City Guide to Edinburgh, Scotland

City Guide to Edinburgh, Scotland

Science Festival Service at St Giles’ Review

By Barnaby Miln - Posted on 11 April 2010

St. Giles Cathedral on Edinburgh's Royal Mile
Show Details
Edinburgh International Science Festival Service 2010
The Very Reverend Gilleasbuig Macmillan (minister), Michael Harris (Organist and Master of the Music)
William Russell; Felix Mendelssohn; Noel de Jongh; Leighton; Stanford; Louis Vierne.
Running time: 

The sun was shining through the stained glass windows. The long and impressive procession of the representatives of the Science Festival and the privileged bodies of Edinburgh, in order of precedence, with their mace and sword bearers worked their way to their allotted pews.

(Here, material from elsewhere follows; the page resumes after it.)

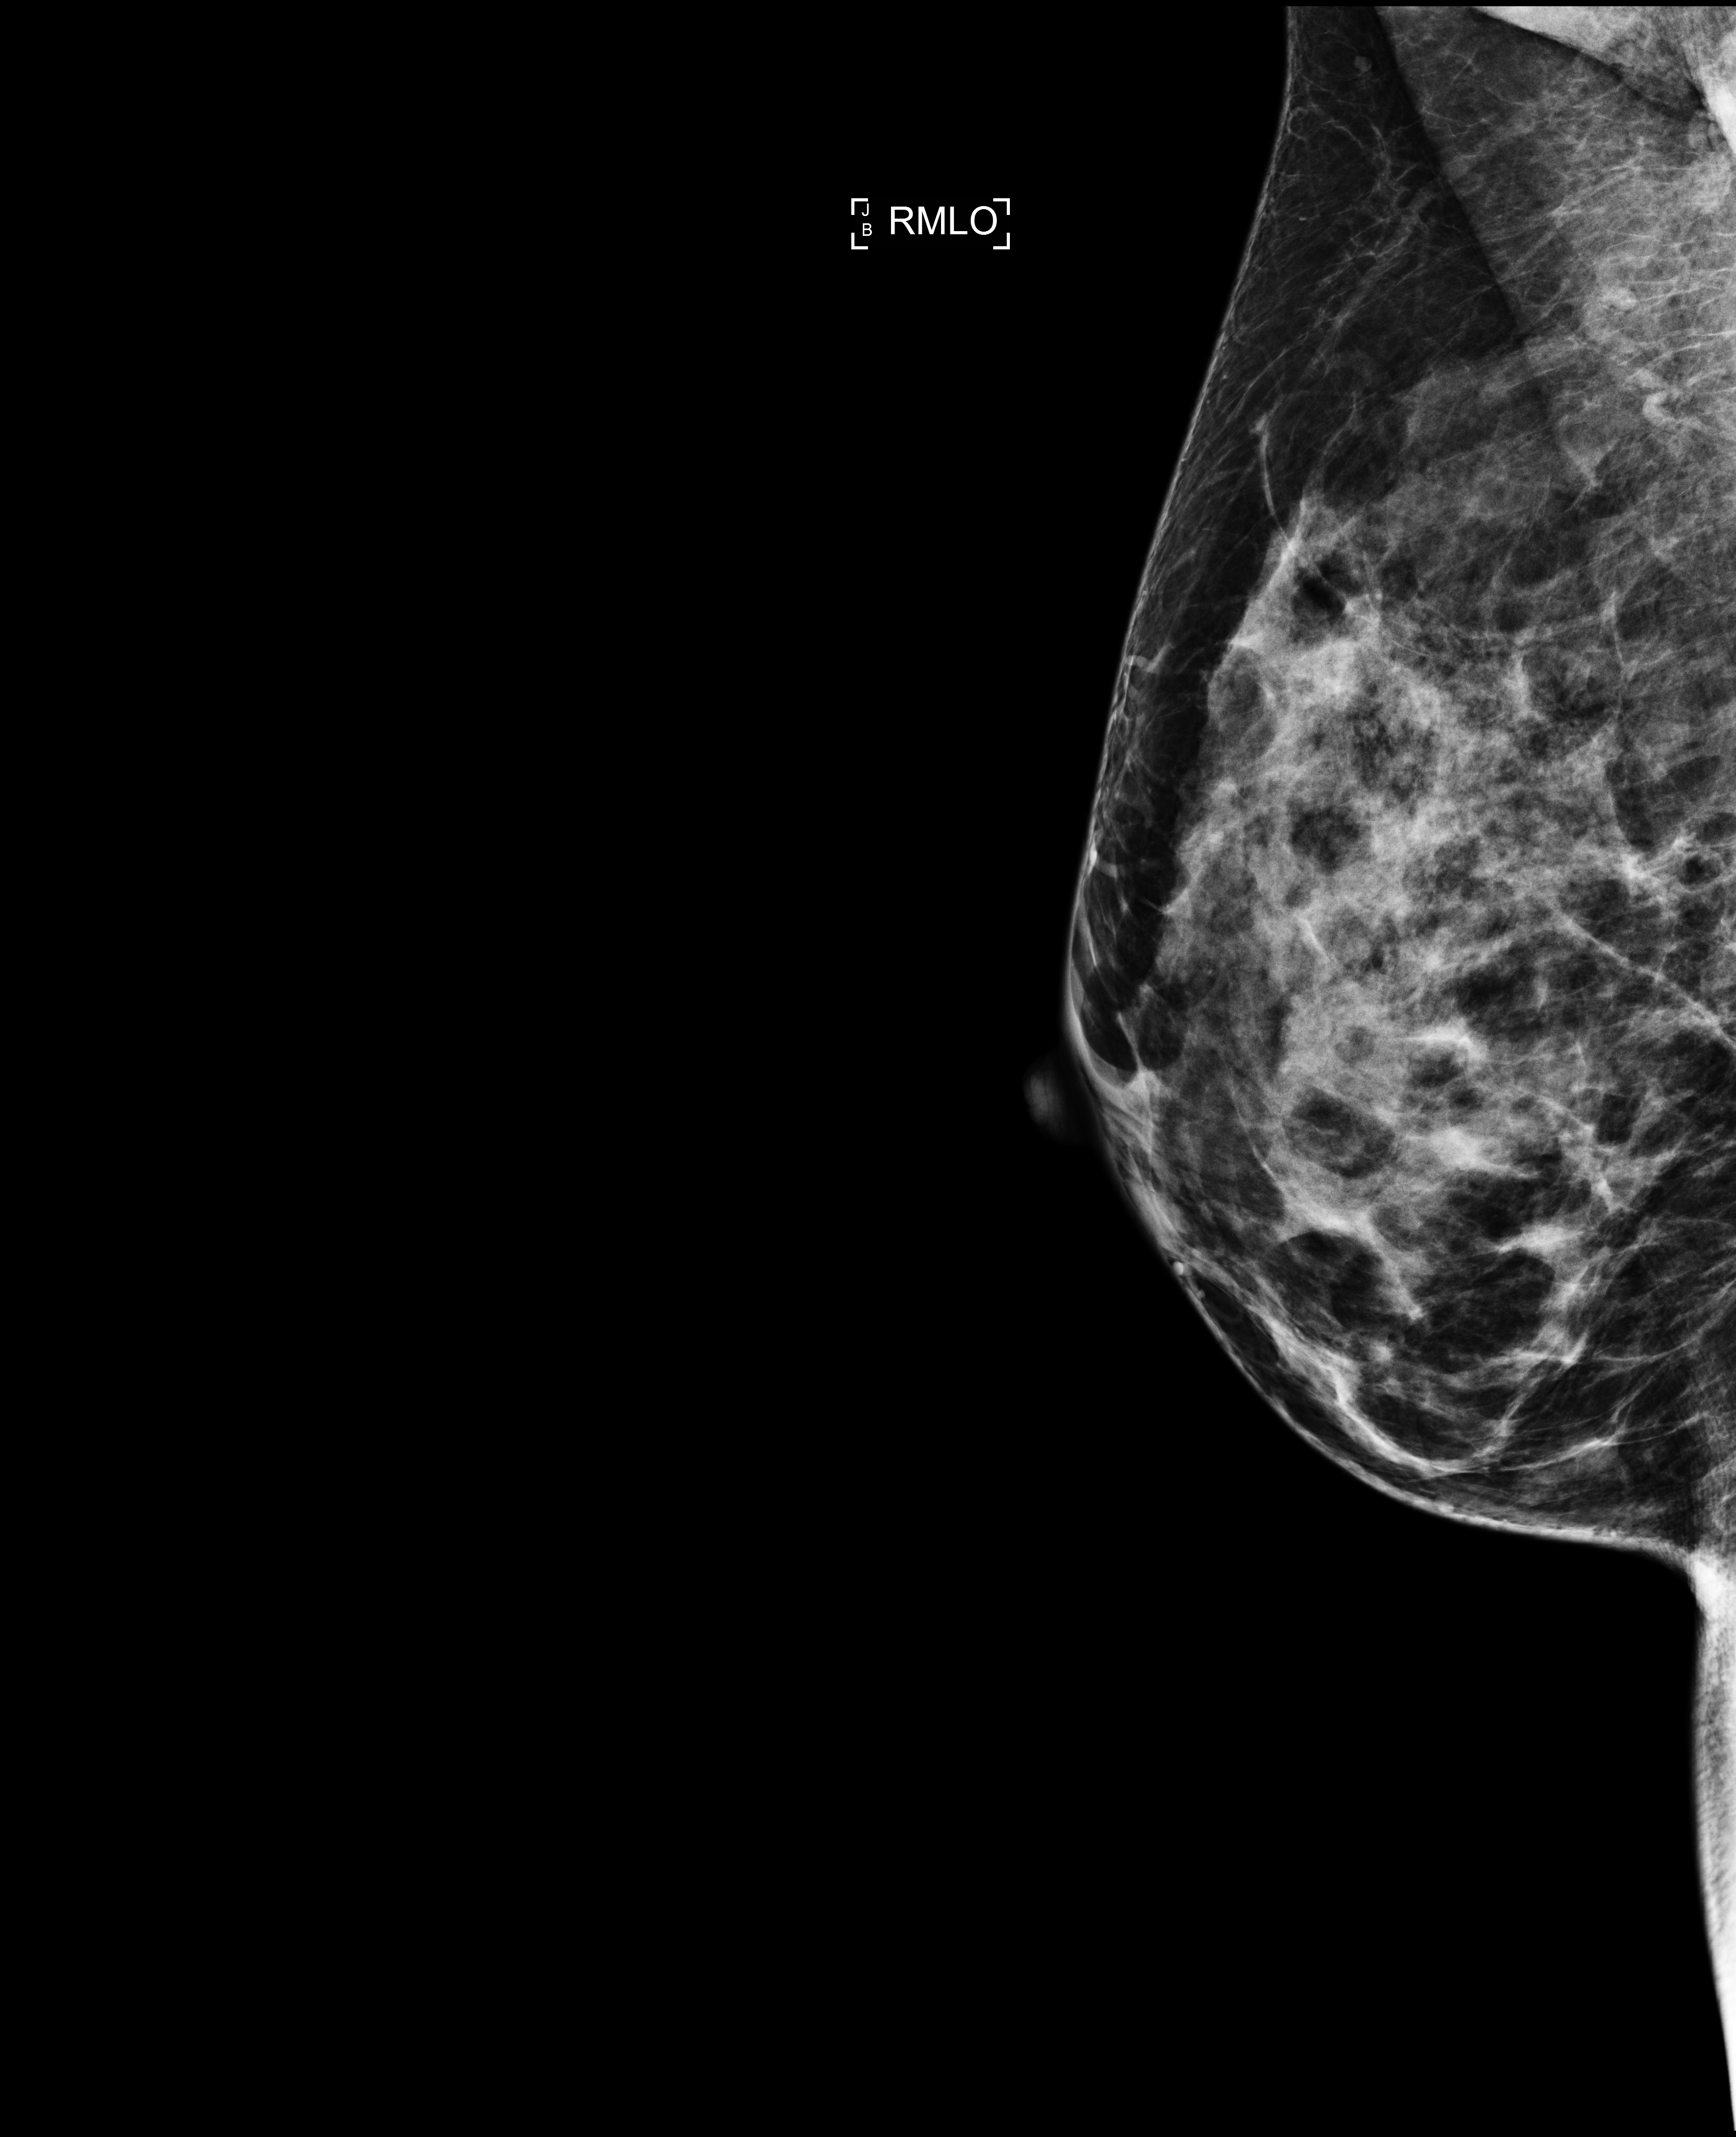
Screening examination; compressed breast thickness 61 mm. Patient: female, 42 years.
Image type: full-field digital mammogram. Breast: right. Projection: medio-lateral oblique projection.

The High Constables took control of those without a ceremonial gold bearer.

Meanwhile Michael Harris on the Austrian Rieger Orgelbau organ, installed in 1992, had played William Russell’s Largo and Andantino and a Felix Mendelssohn sonata. Once the Minister was in his place the choir sung Noel de Jongh’s introit O come, let us sing unto the Lord. We all rose to sing the hymn Rejoice, the Lord is King and the choir of 22 moved to their stalls.

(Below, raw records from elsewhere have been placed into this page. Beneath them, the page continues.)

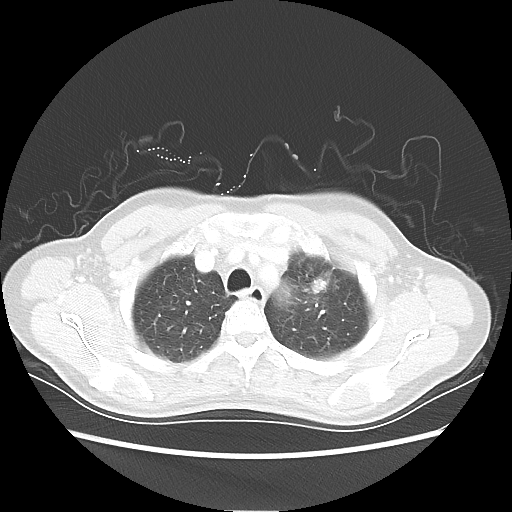
Chest CT, one axial slice; slice 44 of 54 in the series (ordered by position); lung window (W 1500 / L -600 HU); 5 mm slice thickness; 512 × 512 image matrix, field of view 360 × 360 mm. Female patient, age 53 years. Case-level facts recorded for this patient, not image findings: clinical TNM (as recorded): T1c N0 M0.
Annotated regions visible in this slice (bounding box drawn by a radiologist):
- lung tumour (recorded histology: adenocarcinoma): bounding box [x1, y1, x2, y2] px = [306, 275, 336, 295]
- lung tumour (recorded histology: adenocarcinoma): [308, 274, 325, 292]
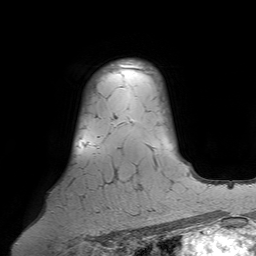
Breast MRI (dynamic contrast-enhanced), one axial slice. Position 54 of 64 along the scan axis. Cropped to one breast. Dynamic contrast-enhanced series, time point 2 of 7 at this slice position (early post-contrast). 1.5 T. TE 4.6 ms, TR 7.2 ms. 256 × 256 image matrix, field of view 224 × 224 mm. Female patient.
Annotated regions visible in this slice (semi-automatically segmented with operator editing):
- enhancing-tissue mask used for the functional tumour volume (all voxels passing the contrast-enhancement thresholds inside the analysis volume; usually the tumour): bounding box (x1, y1, x2, y2) in pixels: (70, 64, 124, 198)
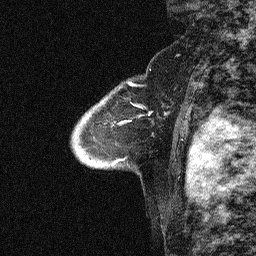
Breast MRI (dynamic contrast-enhanced), one sagittal slice; dynamic contrast-enhanced study with each time point stored as its own series, time point 2 of 3 at this slice position (early post-contrast, ordered by acquisition time); 1.5 T; TE 4.5 ms, TR 11 ms; 2.06 mm slice thickness; 256 × 256 image matrix, field of view 200 × 200 mm. Female patient, age 46 years. From the clinical record (not read from this slice): setting: breast cancer imaged before/during neoadjuvant chemotherapy; receptor status: HER2-positive.
Structures marked on this image (semi-automatically segmented with operator editing):
- analysis volume of interest (the breast-tissue region the enhancement analysis was run in; not a lesion): bounding box (x1, y1, x2, y2) in pixels: (46, 51, 180, 169)
- tumour enhancement mask (voxels above the 90 % enhancement threshold inside the analysis volume of interest): (117, 104, 150, 124)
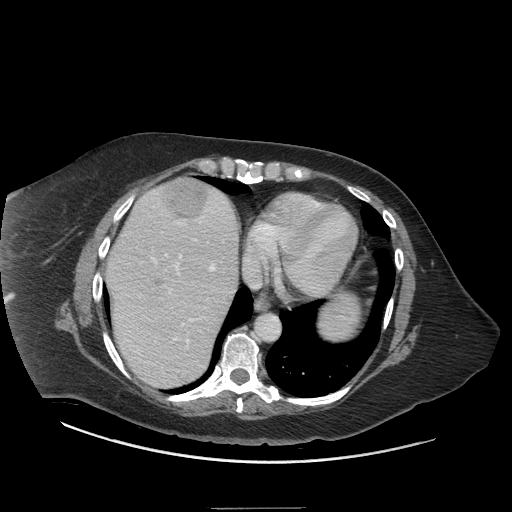
Contrast-enhanced abdominal CT (liver protocol), one axial slice; slice 60 of 81 in the series (ordered by position); soft-tissue window (W 400 / L 40 HU); 512 × 512 image matrix. From the clinical record (not read from this slice): diagnosis: hepatocellular carcinoma (patient treated with transarterial chemoembolisation; whether this scan precedes or follows treatment is not stated here); TNM stage (as recorded): Stage-II; Child-Pugh class: A; tumour nodularity: multinodular; tumour size: 1.7 cm.
Outlined on this slice (semi-automatic segmentation, software-assisted and operator-edited):
- abdominal aorta: bounding box <256,314,279,341> (left, top, right, bottom; pixels)
- liver parenchyma outside the tumour (the mass and vessels are separate outlines, so this box may not span the whole liver): <106,178,238,388>
- mass: <142,180,211,309>
- portal vein: <116,192,224,372>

Kenneth Leighton’s Preces were sung by the choir before the Minister bid us welcome and prayed. There’s a lovely sound system in St Giles’, positioned at a man’s height, which makes you feel the Minister is speaking to you personally and not booming out to everybody. We responded by saying the printed Collect.

Clearly heard readings and the choir singing one of my favourite psalms, one of shortest and the last, number 150, preceded us all singing an unfamiliar hymn. After a dodgy start by all around me, it became clear that this was a Science Festival hymn and each verse dealt with matters scientific - constellations, atom’s hidden forces, cell tissue, creatures and nature. Understanding made singing a whole lot easier.

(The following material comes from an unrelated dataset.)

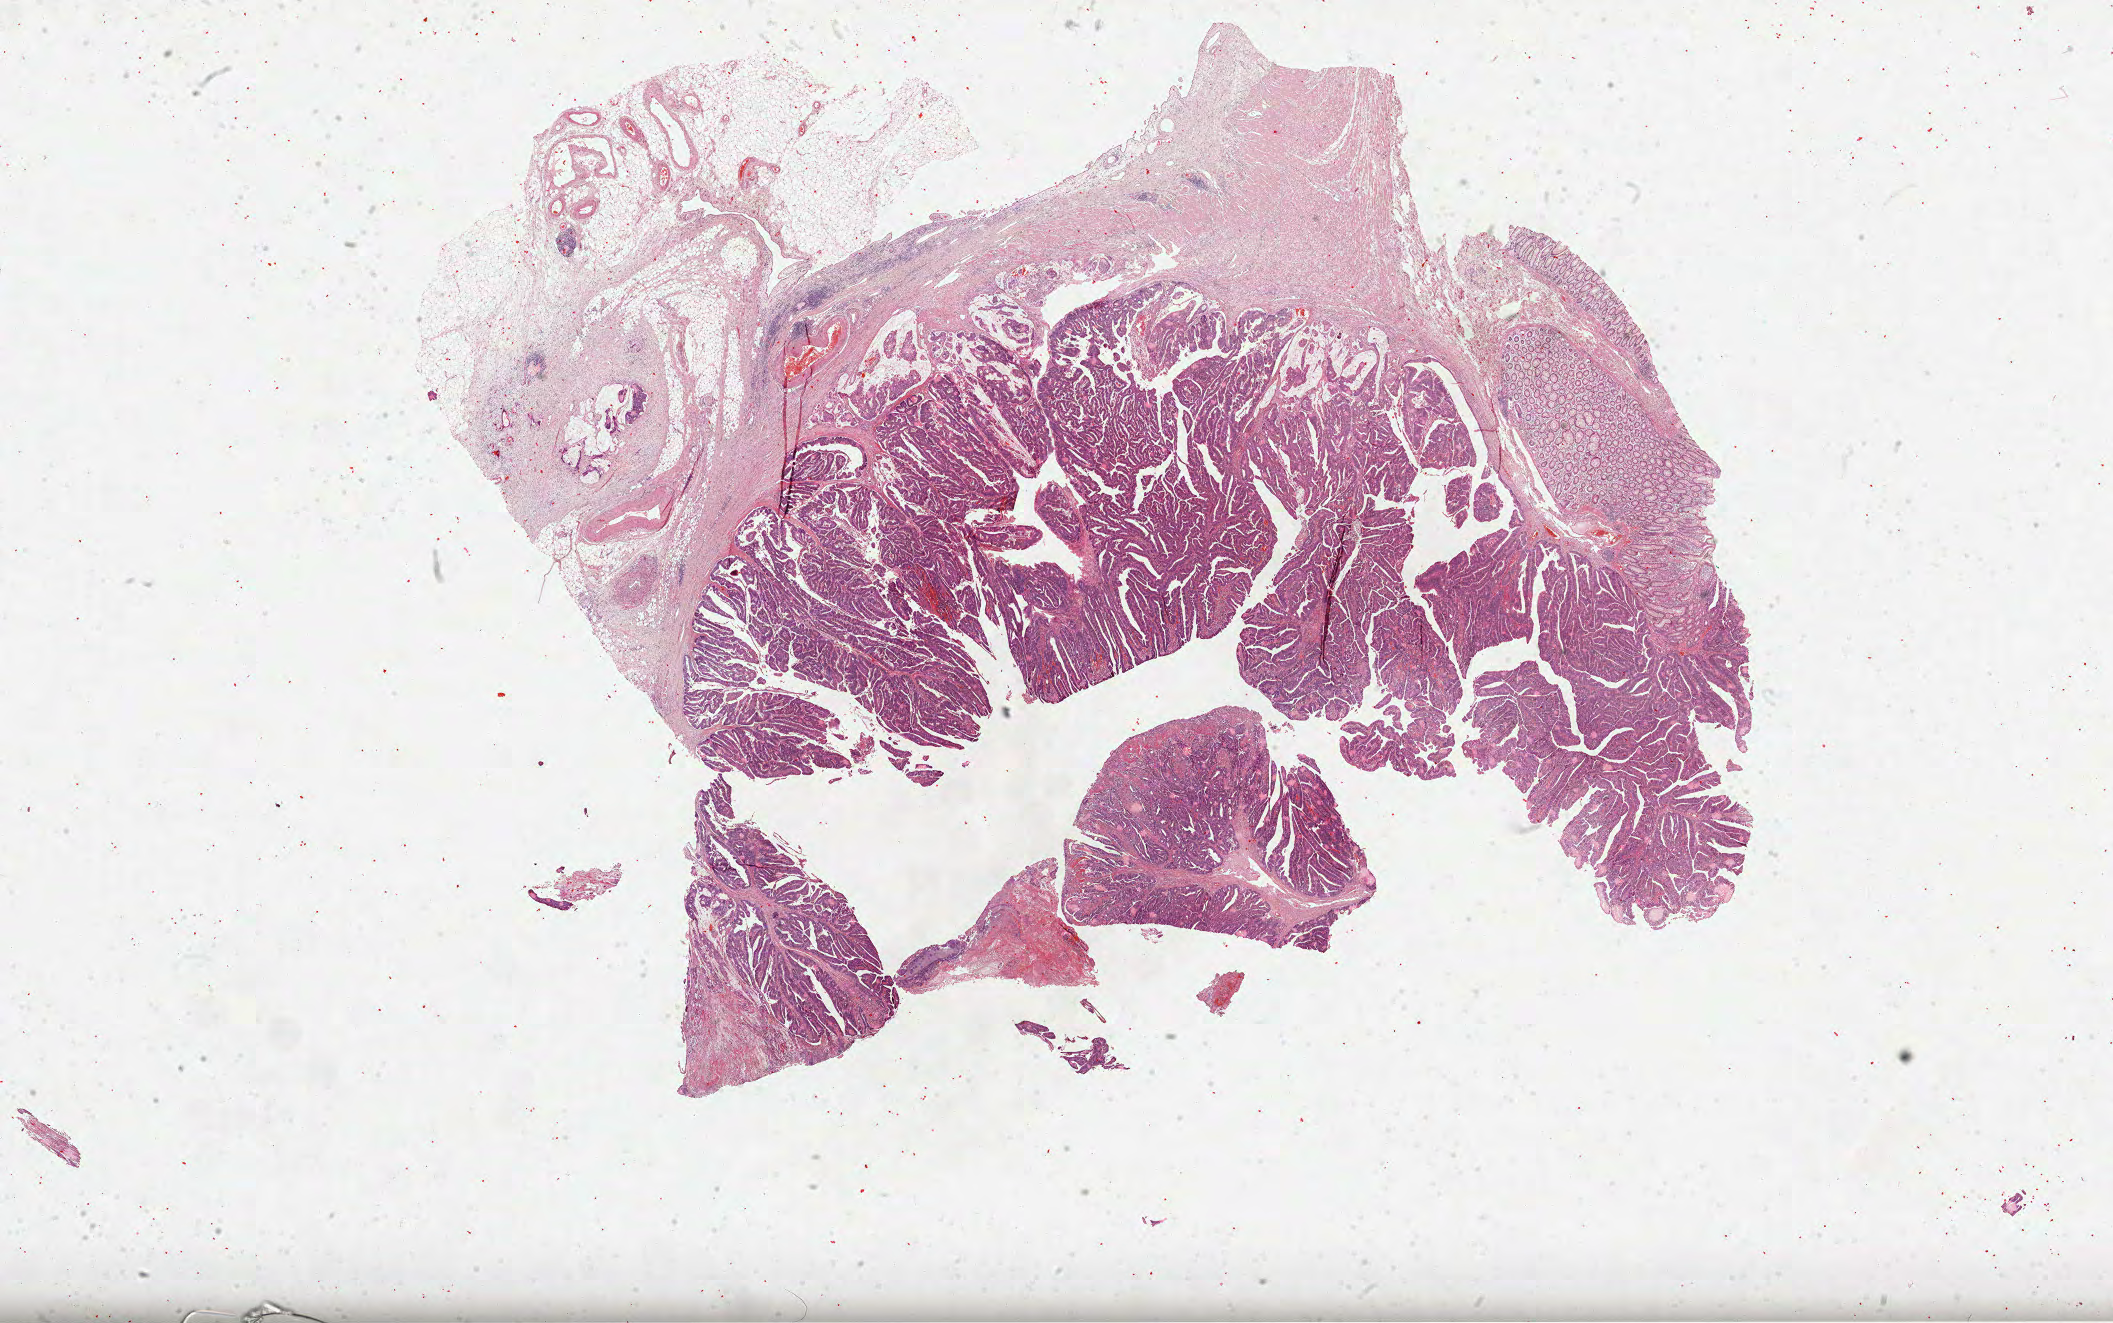
Whole-slide histology image, H&E — a low-resolution overview of the entire scanned area, about 34.1 x 21.3 mm (slide scanned at 40x); formalin-fixed paraffin-embedded (FFPE) diagnostic section; primary tumour sample from the colon. Female patient; age at initial diagnosis 79 years.
Pathologic diagnosis: Adenocarcinoma, NOS (hepatic flexure of colon).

Joyce Macmillan, the arts journalist, was the guest preacher and her address was full of praise for Edinburgh’s festivals and the arts - so long as they remained funded by the great and good. Thank goodness, she said, that at least some things that are at best experimental get a hearing. But it was Gilleasbuig Macmillan's prayers that sharpened the mind on the need for science.

Soaking in the Address was aided by the choir singing Stanford’s Ye choirs of new Jerusalem. Out have gone debts and debtors and in have come trespasses in the Lord’s Prayer, and on to the final hymn, Blest be the everlasting God to the tune Bishopthorpe.

Michael Harris was back in his loft having come down at one stage to conduct the choir. His voluntary as the procession departed, again in due order, was Louis Vierne’s Final (Symphonie 1).